S’agissant du smash factor, sur plusieurs dizaines de frappes, je me suis baladé entre 1.42 et 1.47

En résumé, le driver XXIO X est donc bien le driver le plus « musclé » produit par la marque japonaise, et il peut rivaliser avec les leaders du marché, Callaway et TaylorMade.

Comme cela reste un driver avec un moment d’inertie un peu élevé, et une tête légère, le taux de spin reste un peu haut, et le smash factor un peu bas, mais c’est compensé par une plus grande vitesse de swing, ce qui à l’arrivée donne des distances équivalentes aux autres clubs américains.

Finalement, peu importe la recette, Eh oui elle est légèrement différente selon les clubs, et la marque, mais à la fin, en cohérence avec l’ADN de la marque, le résultat sera comparable ou en tout cas pas moins performant avec un driver X.

Je reprocherais juste au set-up du club un manche trop long, et une tête quand même très légèrement « closed face », ce qui pour un golfeur avec un chemin intérieur-extérieur va favoriser la production de trajectoires en draw ou en hook.

En revanche, pour un golfeur avec un chemin inverse, soit la majorité des joueurs, cela pourra peut-être atténuer une petite tendance de slice.

Revers de la médaille, et pour un golfeur qui veut être plus libre dans les formes de trajectoires, et notamment taper des draw ou des fades, selon les circonstances, ce sera un peu plus difficile par rapport à une tête neutre.

Je répète que le point positif, c’est que cette tendance closed face est très réduite par rapport aux habitudes de XXIO.

Le sujet sera maintenant de savoir si les golfeurs de 40/50 ans commencent vraiment à expérimenter des baisses de distances au drives, et ont envie de se laisser séduire par XXIO.

Un argument ne va pas tout à fait dans ce sens.
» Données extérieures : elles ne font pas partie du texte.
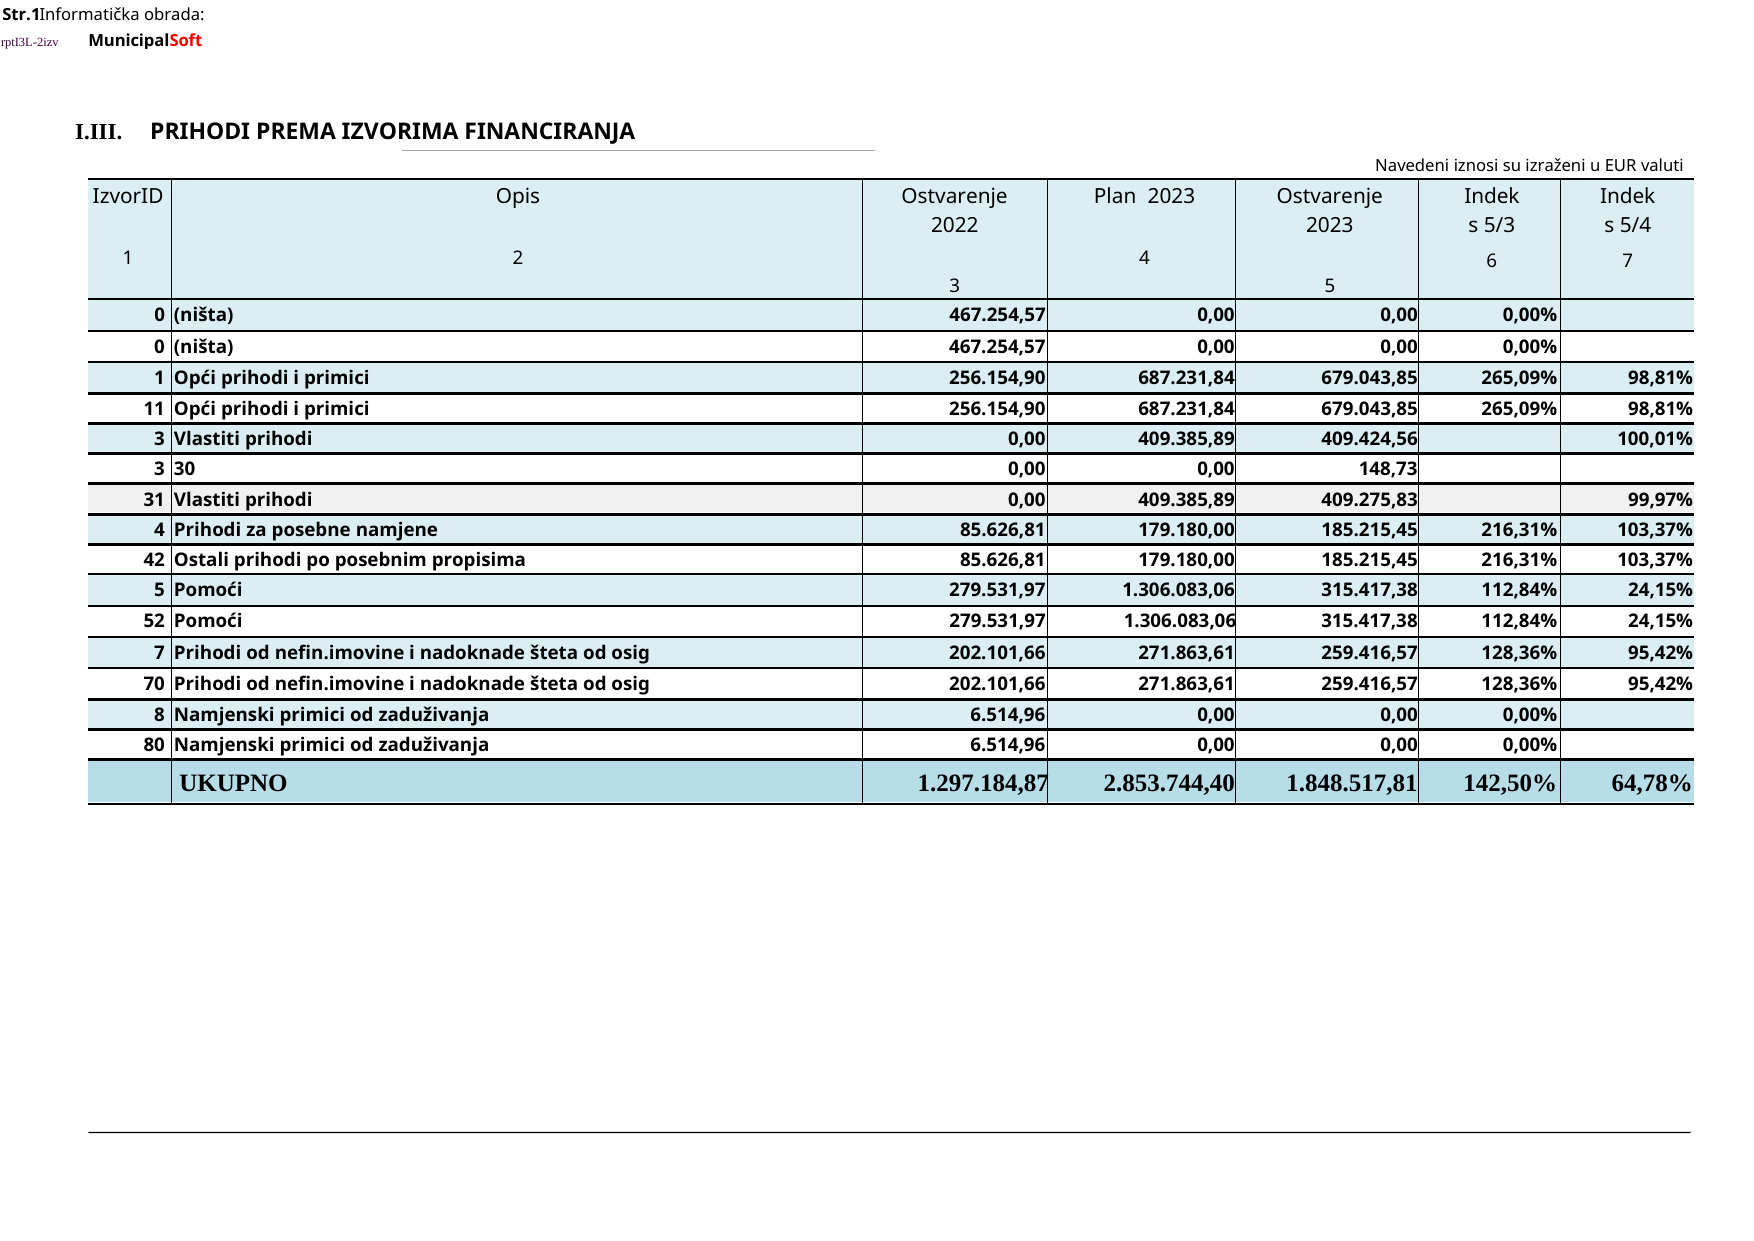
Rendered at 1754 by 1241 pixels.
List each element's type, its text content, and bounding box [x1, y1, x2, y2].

table_cell (ništa) [172, 300, 862, 330]
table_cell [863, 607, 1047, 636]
table_cell 256.154,90 [863, 395, 1047, 422]
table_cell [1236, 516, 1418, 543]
table_cell 265,09% [1419, 395, 1560, 422]
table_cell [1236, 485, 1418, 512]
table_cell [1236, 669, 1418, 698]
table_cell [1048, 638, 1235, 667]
table_cell 98,81% [1561, 363, 1694, 392]
table_cell 11 [88, 395, 171, 422]
table_cell [1561, 332, 1694, 361]
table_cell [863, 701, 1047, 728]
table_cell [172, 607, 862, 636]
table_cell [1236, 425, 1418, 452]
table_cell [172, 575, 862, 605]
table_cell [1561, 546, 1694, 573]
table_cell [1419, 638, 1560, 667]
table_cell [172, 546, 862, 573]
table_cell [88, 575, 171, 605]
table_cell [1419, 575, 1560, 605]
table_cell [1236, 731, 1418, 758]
table_header Indeks 5/4 7 [1561, 180, 1694, 298]
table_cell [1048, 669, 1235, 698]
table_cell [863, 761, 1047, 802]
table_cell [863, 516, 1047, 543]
table_cell 0,00 [1236, 300, 1418, 330]
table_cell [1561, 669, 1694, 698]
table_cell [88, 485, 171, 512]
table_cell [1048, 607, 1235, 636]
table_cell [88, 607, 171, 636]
table_cell 0 [88, 332, 171, 361]
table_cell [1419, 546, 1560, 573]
table_cell 0,00 [1048, 300, 1235, 330]
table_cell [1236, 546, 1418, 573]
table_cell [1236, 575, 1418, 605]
table_header Ostvarenje 2022 3 [863, 180, 1047, 298]
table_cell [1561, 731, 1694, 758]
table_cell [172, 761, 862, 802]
table_cell 0,00 [1236, 332, 1418, 361]
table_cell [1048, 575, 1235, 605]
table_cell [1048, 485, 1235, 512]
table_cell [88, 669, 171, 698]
table_cell 1 [88, 363, 171, 392]
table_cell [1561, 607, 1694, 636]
table_cell 467.254,57 [863, 300, 1047, 330]
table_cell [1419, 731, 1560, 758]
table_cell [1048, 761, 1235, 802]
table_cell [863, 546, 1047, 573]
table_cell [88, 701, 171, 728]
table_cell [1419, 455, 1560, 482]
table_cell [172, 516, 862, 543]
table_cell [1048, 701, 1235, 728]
table_cell 687.231,84 [1048, 395, 1235, 422]
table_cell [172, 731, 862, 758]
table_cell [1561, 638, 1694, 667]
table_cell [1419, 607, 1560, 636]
table_cell 256.154,90 [863, 363, 1047, 392]
table_cell 687.231,84 [1048, 363, 1235, 392]
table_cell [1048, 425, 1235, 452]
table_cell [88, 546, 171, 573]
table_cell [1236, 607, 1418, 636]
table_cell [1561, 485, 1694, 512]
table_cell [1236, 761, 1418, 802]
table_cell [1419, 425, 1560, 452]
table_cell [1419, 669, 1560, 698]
table_cell 0,00% [1419, 332, 1560, 361]
table_cell 679.043,85 [1236, 395, 1418, 422]
table_header Plan 2023 4 [1048, 180, 1235, 298]
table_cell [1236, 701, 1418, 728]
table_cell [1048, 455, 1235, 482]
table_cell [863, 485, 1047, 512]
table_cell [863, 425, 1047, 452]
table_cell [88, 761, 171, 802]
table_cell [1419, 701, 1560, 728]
table_cell 0,00 [1048, 332, 1235, 361]
table_cell 679.043,85 [1236, 363, 1418, 392]
table_header Indeks 5/3 6 [1419, 180, 1560, 298]
table_cell Opći prihodi i primici [172, 363, 862, 392]
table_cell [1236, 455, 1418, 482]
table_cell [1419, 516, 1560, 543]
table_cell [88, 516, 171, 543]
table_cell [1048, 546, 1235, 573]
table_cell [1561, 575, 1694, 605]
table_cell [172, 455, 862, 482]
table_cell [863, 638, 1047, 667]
table_cell 265,09% [1419, 363, 1560, 392]
table_cell [1561, 300, 1694, 330]
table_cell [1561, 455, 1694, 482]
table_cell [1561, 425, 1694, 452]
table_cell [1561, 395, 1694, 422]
table_cell 0,00% [1419, 300, 1560, 330]
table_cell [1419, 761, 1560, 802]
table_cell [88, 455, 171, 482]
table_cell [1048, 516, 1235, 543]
table_cell (ništa) [172, 332, 862, 361]
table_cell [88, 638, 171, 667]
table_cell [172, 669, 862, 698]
list PRIHODI PREMA IZVORIMA FINANCIRANJA [75, 114, 1723, 146]
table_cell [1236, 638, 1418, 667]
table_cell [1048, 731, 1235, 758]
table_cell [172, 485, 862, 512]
table_cell Opći prihodi i primici [172, 395, 862, 422]
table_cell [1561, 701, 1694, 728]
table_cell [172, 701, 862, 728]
table_header IzvorID 1 [88, 180, 171, 298]
text Navedeni iznosi su izraženi u EUR valuti [75, 153, 1683, 176]
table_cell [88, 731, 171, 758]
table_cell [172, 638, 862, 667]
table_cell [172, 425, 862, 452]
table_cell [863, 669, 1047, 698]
table_cell 467.254,57 [863, 332, 1047, 361]
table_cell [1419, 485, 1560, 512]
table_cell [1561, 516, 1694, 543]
table_cell 0 [88, 300, 171, 330]
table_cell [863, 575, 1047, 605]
table_header Opis 2 [172, 180, 862, 298]
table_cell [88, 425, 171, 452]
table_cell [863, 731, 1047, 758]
table_header Ostvarenje 2023 5 [1236, 180, 1418, 298]
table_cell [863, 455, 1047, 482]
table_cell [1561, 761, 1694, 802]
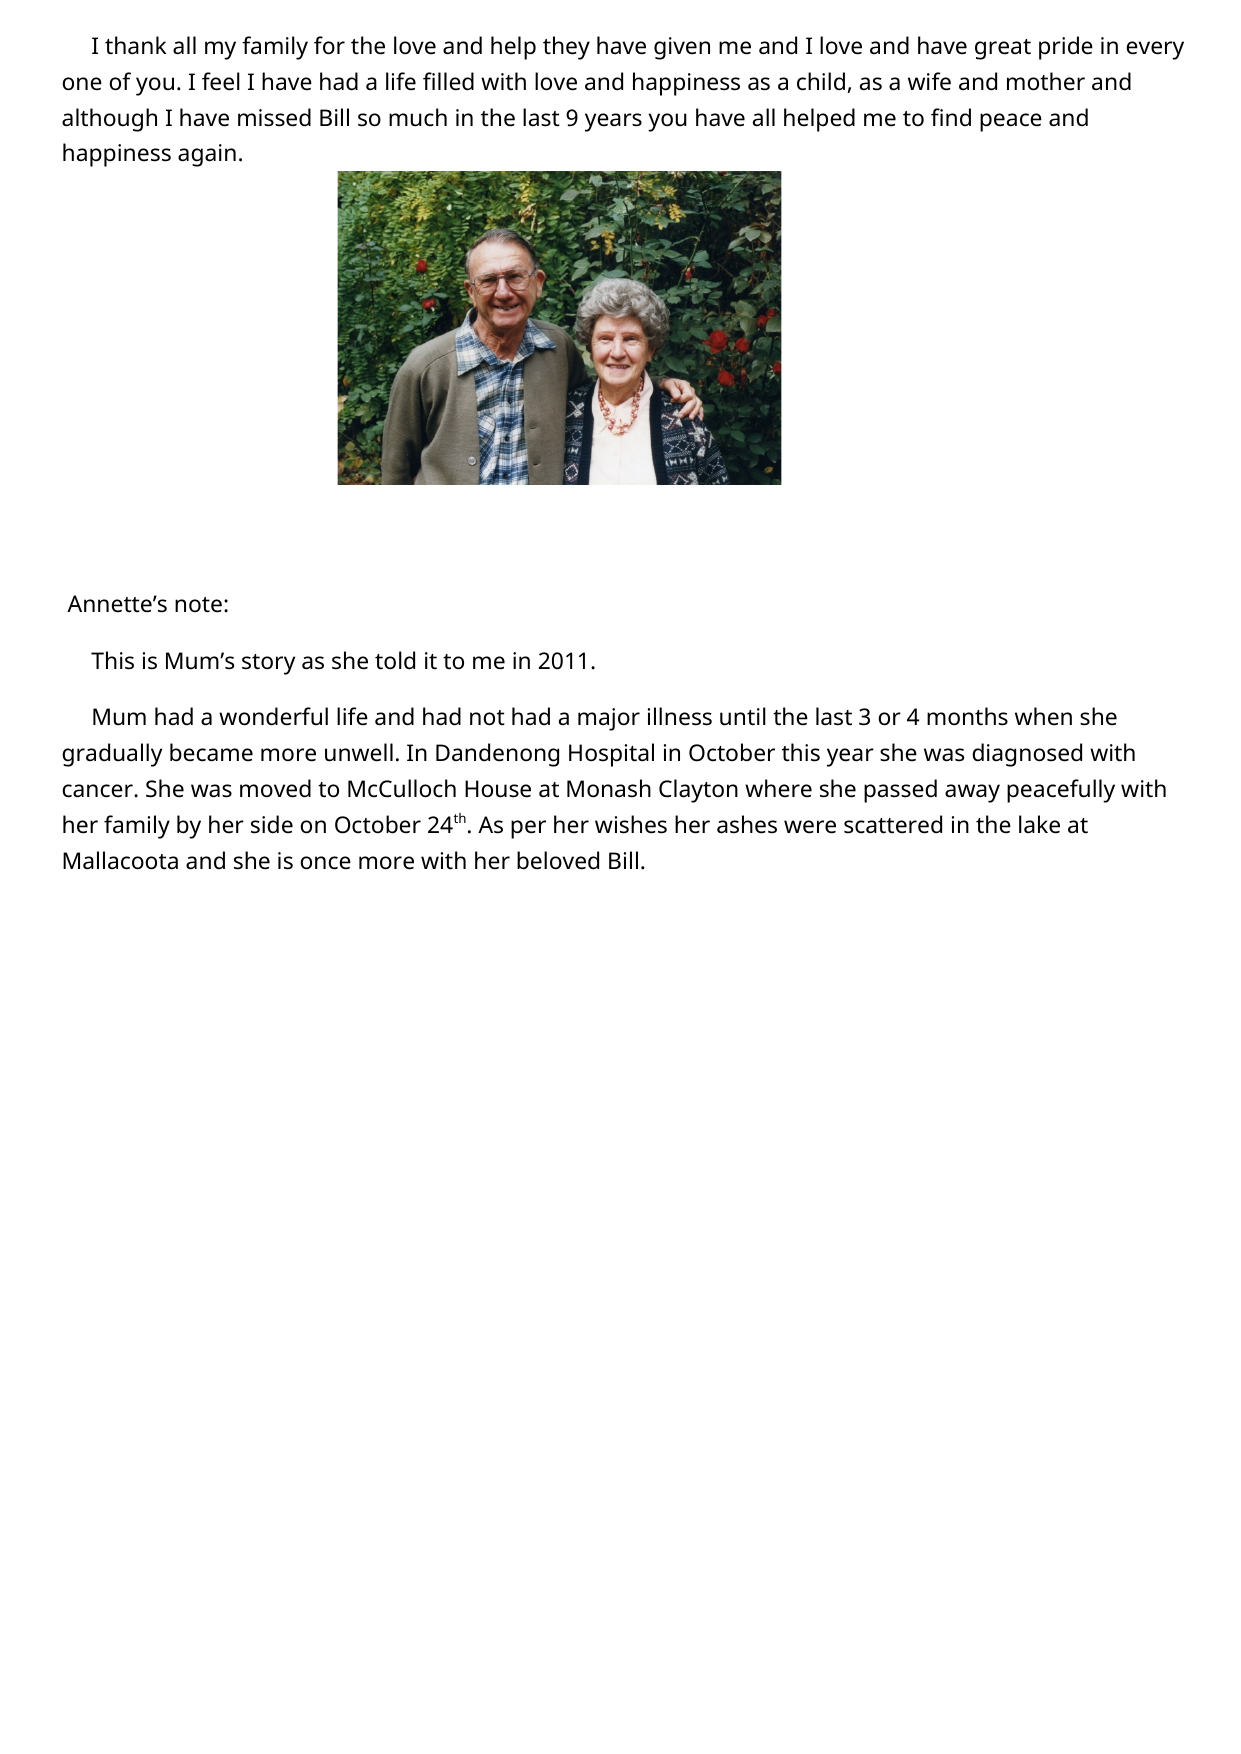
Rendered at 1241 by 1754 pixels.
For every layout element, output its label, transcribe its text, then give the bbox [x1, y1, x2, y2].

text Annette’s note: [61, 588, 1198, 619]
text I thank all my family for the love and help they have given me and I love and have great pride in every one of you. I feel I have had a life filled with love and happiness as a child, as a wife and mother and although I have missed Bill so much in the last 9 years you have all helped me to find peace and happiness again. [61, 29, 1198, 169]
picture [337, 171, 782, 484]
text This is Mum’s story as she told it to me in 2011. [61, 644, 1198, 676]
text Mum had a wonderful life and had not had a major illness until the last 3 or 4 months when she gradually became more unwell. In Dandenong Hospital in October this year she was diagnosed with cancer. She was moved to McCulloch House at Monash Clayton where she passed away peacefully with her family by her side on October 24th. As per her wishes her ashes were scattered in the lake at Mallacoota and she is once more with her beloved Bill. [61, 701, 1198, 876]
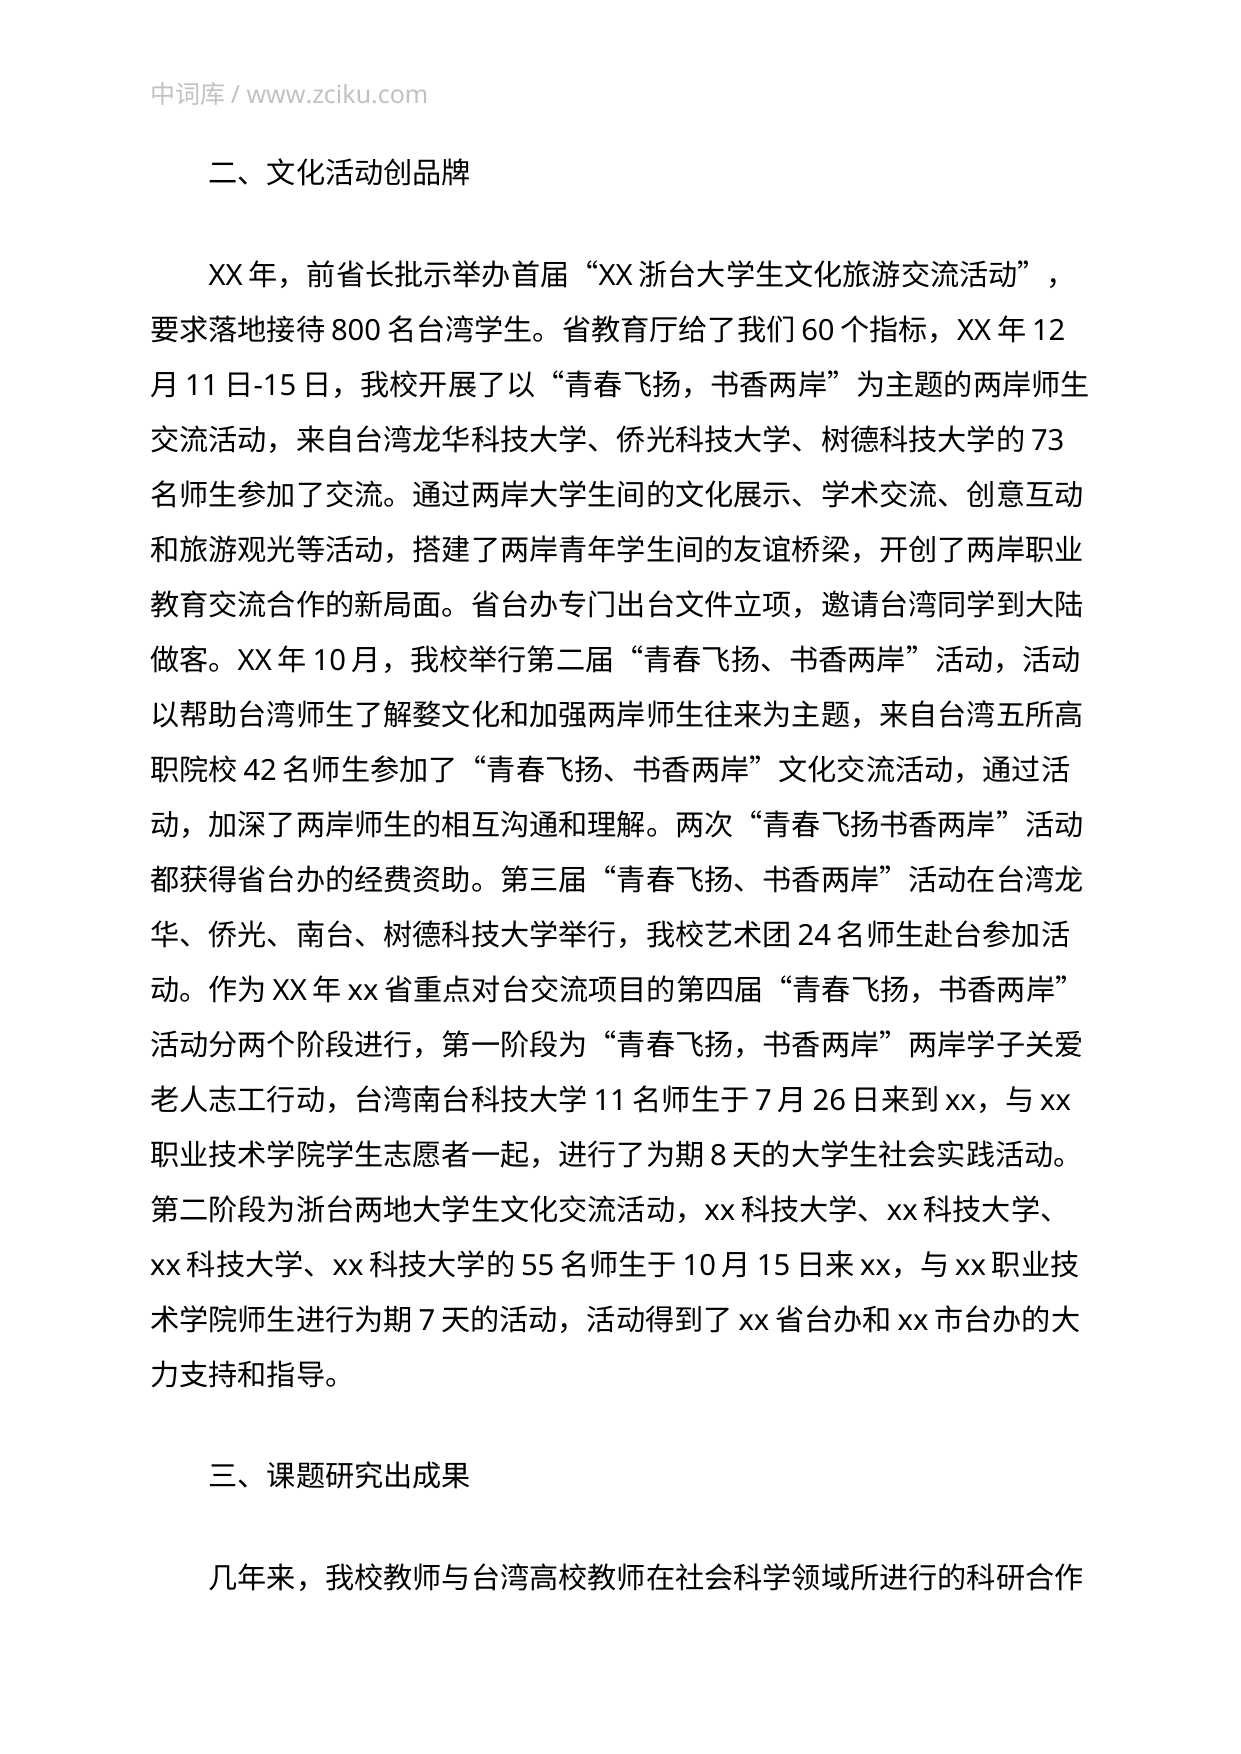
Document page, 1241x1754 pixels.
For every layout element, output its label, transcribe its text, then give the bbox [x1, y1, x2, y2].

text XX年，前省长批示举办首届“XX浙台大学生文化旅游交流活动”，要求落地接待800名台湾学生。省教育厅给了我们60个指标，XX年12月11日-15日，我校开展了以“青春飞扬，书香两岸”为主题的两岸师生交流活动，来自台湾龙华科技大学、侨光科技大学、树德科技大学的73名师生参加了交流。通过两岸大学生间的文化展示、学术交流、创意互动和旅游观光等活动，搭建了两岸青年学生间的友谊桥梁，开创了两岸职业教育交流合作的新局面。省台办专门出台文件立项，邀请台湾同学到大陆做客。XX年10月，我校举行第二届“青春飞扬、书香两岸”活动，活动以帮助台湾师生了解婺文化和加强两岸师生往来为主题，来自台湾五所高职院校42名师生参加了“青春飞扬、书香两岸”文化交流活动，通过活动，加深了两岸师生的相互沟通和理解。两次“青春飞扬书香两岸”活动都获得省台办的经费资助。第三届“青春飞扬、书香两岸”活动在台湾龙华、侨光、南台、树德科技大学举行，我校艺术团24名师生赴台参加活动。作为XX年xx省重点对台交流项目的第四届“青春飞扬，书香两岸”活动分两个阶段进行，第一阶段为“青春飞扬，书香两岸”两岸学子关爱老人志工行动，台湾南台科技大学11名师生于7月26日来到xx，与xx职业技术学院学生志愿者一起，进行了为期8天的大学生社会实践活动。第二阶段为浙台两地大学生文化交流活动，xx科技大学、xx科技大学、xx科技大学、xx科技大学的55名师生于10月15日来xx，与xx职业技术学院师生进行为期7天的活动，活动得到了xx省台办和xx市台办的大力支持和指导。 [150, 252, 1090, 1393]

Entre 46 et 50 ans, un golfeur comme Phil Mickelson a réussi à gagner 10 mètres de moyenne au drive.

La perte de distance n’est pas encore une fatalité pour des golfeurs dans cette tranche d’âge, en particulier, si en plus du golf, ils ont une activité physique soutenue (course à pied ou fitness).

Par rapport au marché français que XXIO a particulièrement bien pénétré depuis 10 ans, je ne vois pas encore très bien quelle clientèle pourrait basculer vers cette offre, finalement très différente de l’usage chez XXIO. C’est finalement un vrai pari commercial sur l’avenir, et avec aucune certitude de succès.

Ce qui est certain, c’est que si XXIO ne tente pas, elle n’aura pas la réponse.

Jusqu’à présent, XXIO a très bien réussi auprès de la clientèle 70 ans et plus. Peut-être que cette nouvelle gamme sportive retiendra l’attention des 60-70 ans qui se sentent justement encore jeune dans la tête, et envie de damer le pion à des petits jeunes de 50 ans ?

En donnant deux choix distincts entre la gamme Onze/Eleven et la gamme X, XXIO multiplie peut-être son pouvoir de séduction par deux…

PS : Un détail à revoir, le capuchon est certes très beau, mais difficile à enfiler sur la tête, de sorte que l'on a peur de la casser.